Monday, April 25, 2011

Religion

Yesterday was Easter Sunday. I didn't do anything. I didn't get up and go to a beautiful, heart warming, spirit filling sunrise service like I love to do on Easter Sunday. I didn't even go outside and read my bible or have my own little sermon. At first I felt wrong, like I was going to be shunned for not doing anything on Easter. Then I thought about it, I never go to church, unless my mom asks me to sing with her at the contemporary service at her church. What's the point in going on the big Sundays if you don't go any other Sunday?

I believe in God and Jesus, but I don't believe you have to go to church to prove that. I think God understands that church isn't for everyone, mostly because it's filled with judgmental snobs who have no right to judge you. The only time I feel right at church is if I'm singing on a stage worshiping. I don't really call myself a Christian anymore. I'm not. I don't live my life for Christ. I live my life for me and thank Christ for giving me a life to live. Is that wrong? A lot of people think so.

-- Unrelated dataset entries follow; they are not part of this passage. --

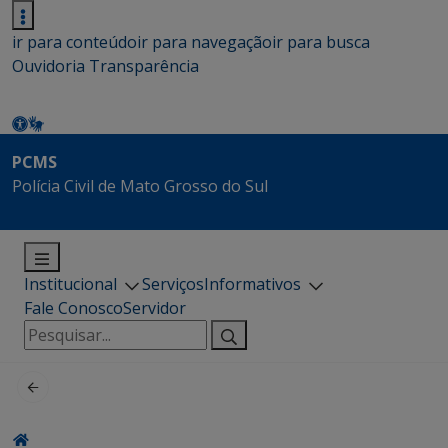
ir para conteúdo
ir para navegação
ir para busca
Ouvidoria
Transparência
PCMS
Polícia Civil de Mato Grosso do Sul
Institucional
Serviços
Informativos
Fale Conosco
Servidor
Pesquisar
por:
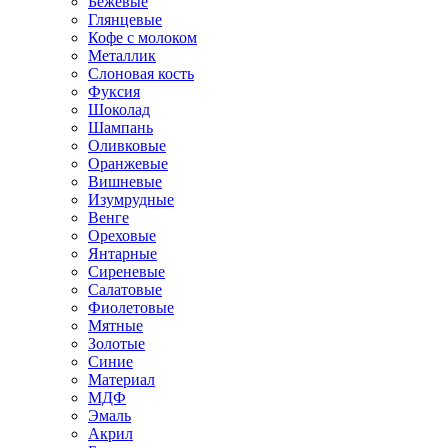
Бежевые
Глянцевые
Кофе с молоком
Металлик
Слоновая кость
Фуксия
Шоколад
Шампань
Оливковые
Оранжевые
Вишневые
Изумрудные
Венге
Ореховые
Янтарные
Сиреневые
Салатовые
Фиолетовые
Мятные
Золотые
Синие
Материал
МДФ
Эмаль
Акрил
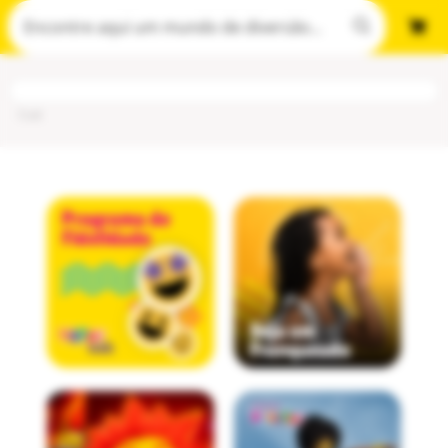
Cod
:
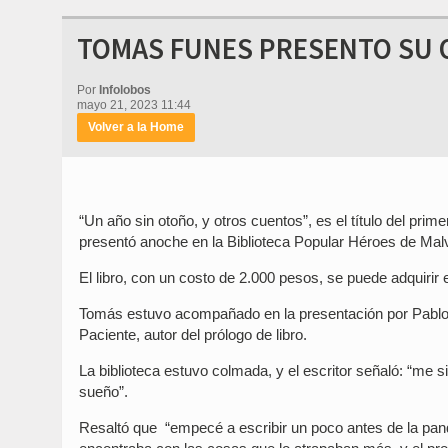
TOMAS FUNES PRESENTO SU O
Por
Infolobos
mayo 21, 2023 11:44
Volver a la Home
“Un año sin otoño, y otros cuentos”, es el título del pri
presentó anoche en la Biblioteca Popular Héroes de Mal
El libro, con un costo de 2.000 pesos, se puede adquirir e
Tomás estuvo acompañado en la presentación por Pablo, 
Paciente, autor del prólogo de libro.
La biblioteca estuvo colmada, y el escritor señaló: “me si
sueño”.
Resaltó que “empecé a escribir un poco antes de la pan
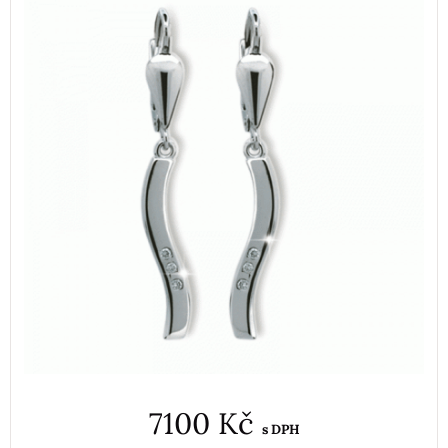
7100 Kč
s DPH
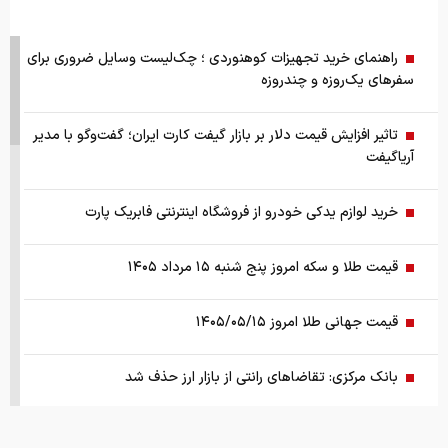
راهنمای خرید تجهیزات کوهنوردی ؛ چک‌لیست وسایل ضروری برای
سفرهای یک‌روزه و چندروزه
تاثیر افزایش قیمت دلار بر بازار گیفت کارت ایران؛ گفت‌وگو با مدیر
آریاگیفت
خرید لوازم یدکی خودرو از فروشگاه اینترنتی فابریک پارت
قیمت طلا و سکه امروز پنج شنبه ۱۵ مرداد ۱۴۰۵
قیمت جهانی طلا امروز ۱۴۰۵/۰۵/۱۵
بانک مرکزی: تقاضا‌های رانتی از بازار ارز حذف شد
کالابرگ سه دهک مشمول شارژ شد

This post wasn't going to be about my dad, but this whole thought process kind of circles back to him. When my church back home found out about what my dad was addicted to, they kind of shunned our family for a little while. People would look at me like I was the devil, like I had done the drugs instead of my father, like I was going to end up just like him. I hated those people. Not everyone was like that, some people reached out to us and were as nice as could be by offering help and money, but I still can't believe people who called themselves Christians were being so judgmental. I thought God was the only one who could judge someone. At least, that's what Christian's taught me. They were being hypocrites. I hated that church for that reason.

For a while I prayed to God to give me the strength to show my face in that church and he did. He also got me through some very hard times. That was when i realized my problems weren't with God, they were with church and Christians.

I kind of feel like I should start my own religion. Be a good person, have a good heart, thank God for your life, and you're going to heaven... sounds freaking awesome to me!